══ Information provided

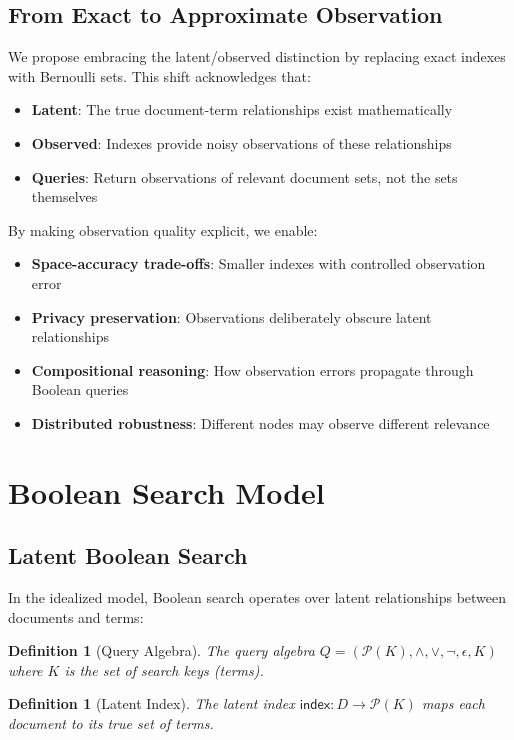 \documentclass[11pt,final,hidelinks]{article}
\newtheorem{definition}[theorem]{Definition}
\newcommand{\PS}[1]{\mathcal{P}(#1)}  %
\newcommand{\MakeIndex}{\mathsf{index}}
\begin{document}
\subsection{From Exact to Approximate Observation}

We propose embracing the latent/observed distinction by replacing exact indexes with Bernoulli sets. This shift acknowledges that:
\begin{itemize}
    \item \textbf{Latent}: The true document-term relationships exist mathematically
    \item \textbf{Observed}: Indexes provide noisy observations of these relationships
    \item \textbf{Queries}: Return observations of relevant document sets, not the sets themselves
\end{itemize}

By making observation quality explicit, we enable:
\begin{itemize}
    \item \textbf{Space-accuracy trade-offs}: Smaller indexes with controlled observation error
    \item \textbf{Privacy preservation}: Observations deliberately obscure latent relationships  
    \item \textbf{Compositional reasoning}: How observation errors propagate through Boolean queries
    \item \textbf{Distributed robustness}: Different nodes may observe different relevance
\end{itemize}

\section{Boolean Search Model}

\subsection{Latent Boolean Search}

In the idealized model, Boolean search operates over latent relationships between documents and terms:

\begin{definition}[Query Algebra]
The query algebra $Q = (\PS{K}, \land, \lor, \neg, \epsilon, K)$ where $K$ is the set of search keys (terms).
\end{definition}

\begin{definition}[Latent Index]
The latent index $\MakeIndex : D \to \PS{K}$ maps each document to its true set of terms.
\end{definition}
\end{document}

════

#### [Task to complete]
Return every line of the data above in which "with" appears.

#### [Task output]
We propose embracing the latent/observed distinction by replacing exact indexes with Bernoulli sets. This shift acknowledges that:
    \item \textbf{Space-accuracy trade-offs}: Smaller indexes with controlled observation error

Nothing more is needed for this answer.